Ion-Neutral complexes from protonated propyl phenyl ethers. Gas-phase solvolysis versus elimination-readdition

Ion-neutral complexes, well attested as intermediates in the expulsion of alkenes from M⁺? and MH⁺ ions from primary alkyl phenyl ethers, are shown to intervene in the decomposition of the MH⁺ ion of a secondary alkyl phenyl ether, (CD₃)₂CHOPh. Chemical ionization (CI) (methane reagent gas)-mass-analysed ion kinetic energy spectroscopy (MIKES) shows ions of both m/z 96 and 97, indicating that the proton deposited by the CI reagent exchanges with the methyl deuterium atoms.

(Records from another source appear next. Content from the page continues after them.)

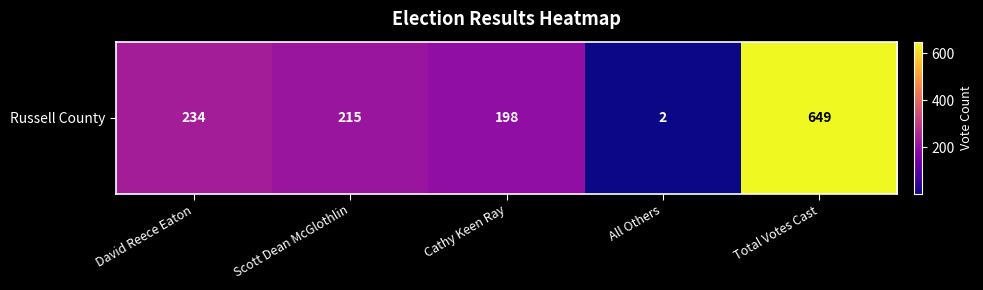

Between All Others and Scott Dean McGlothlin, which is larger?

Scott Dean McGlothlin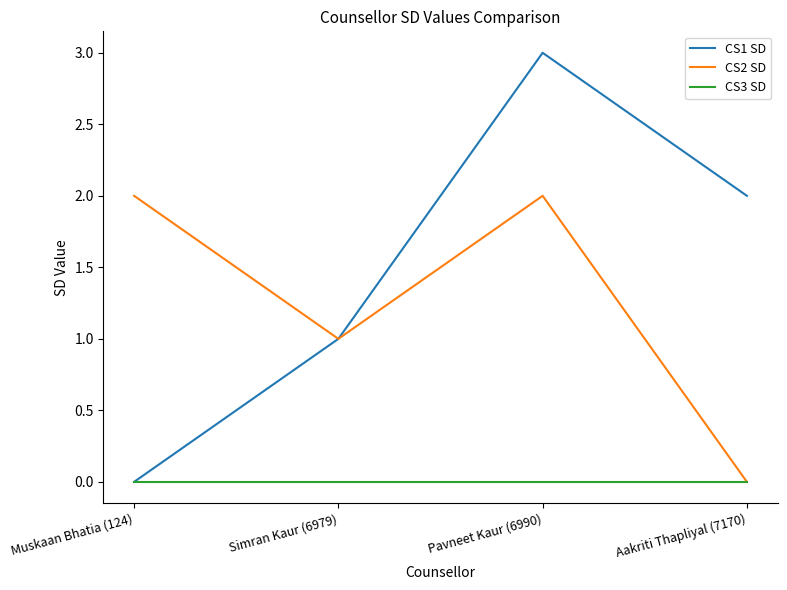

Between Simran Kaur (6979) and Pavneet Kaur (6990), which series saw the biggest shift?

CS1 SD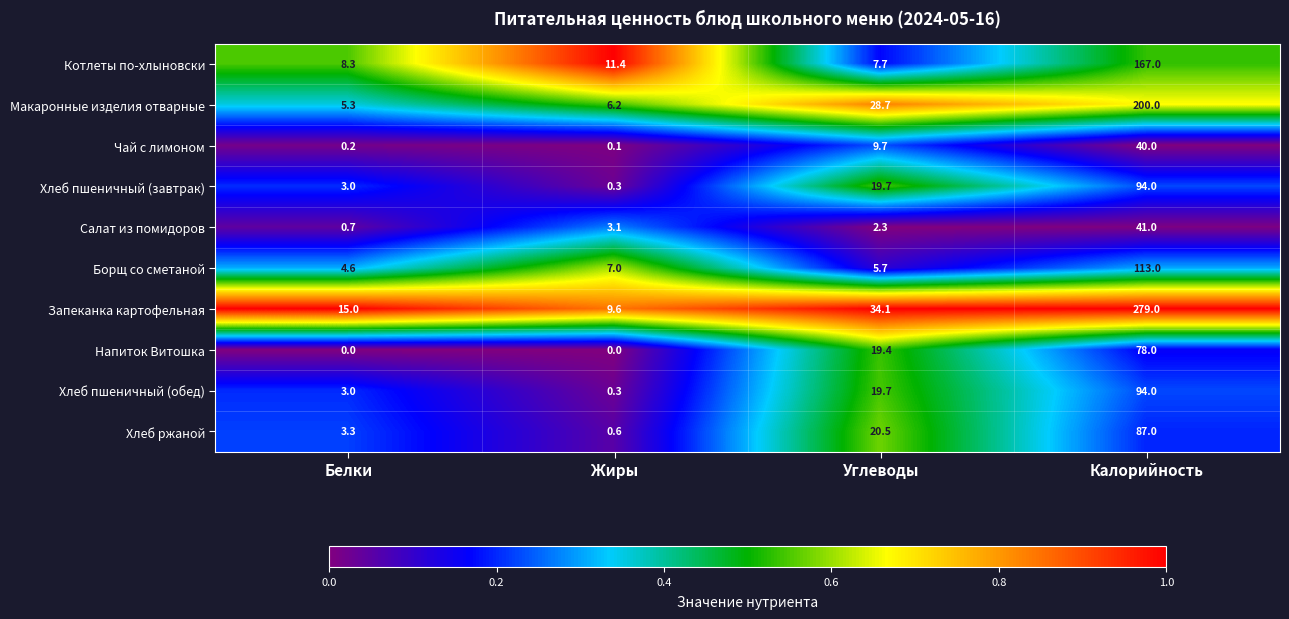

True or false: Салат из помидоров has a value of 71.0 at Калорийность.

False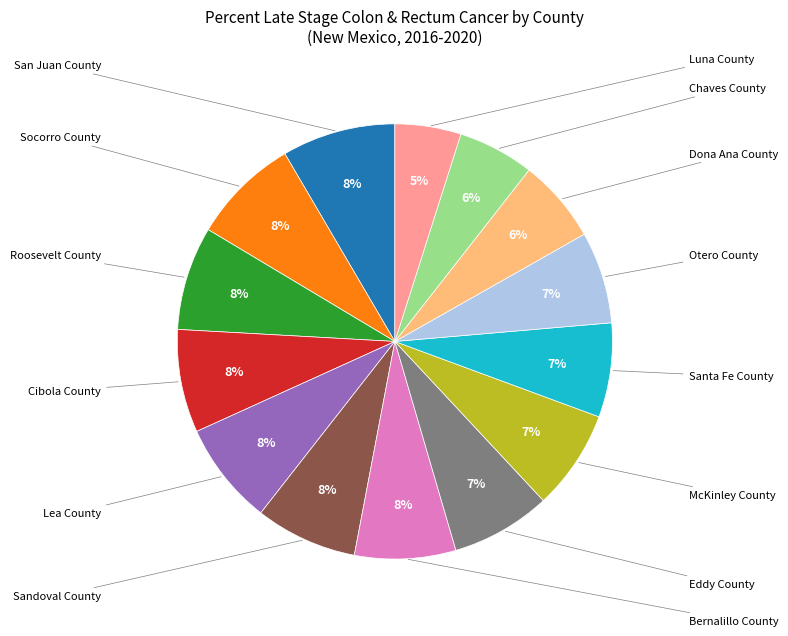

Is there any slice that represents more than half of the pie?

No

The ratio of daughter ion intensities, as well as the proportions of ions of m/z 95, 96 and 97 from the MH⁺ of CD₃CH₂CD₂OPh, agree with predictions based on the gas-phase solvolysis mechanism, in which i-Pr⁺ PhOH] complexes form from the protonated parent via simple bond heterolysis. An alternative mechanism, elimination-readdition, would proceed via propene PhOHD⁺] complexes. This latter mechanism predicts a ratio of daughter ion intensities that is very different from gas-phase solvolysis and which disagrees with experiment. The elimination-readdition pathway is effectively ruled out, while the gas-phase solvolysis mechanism is reinforced.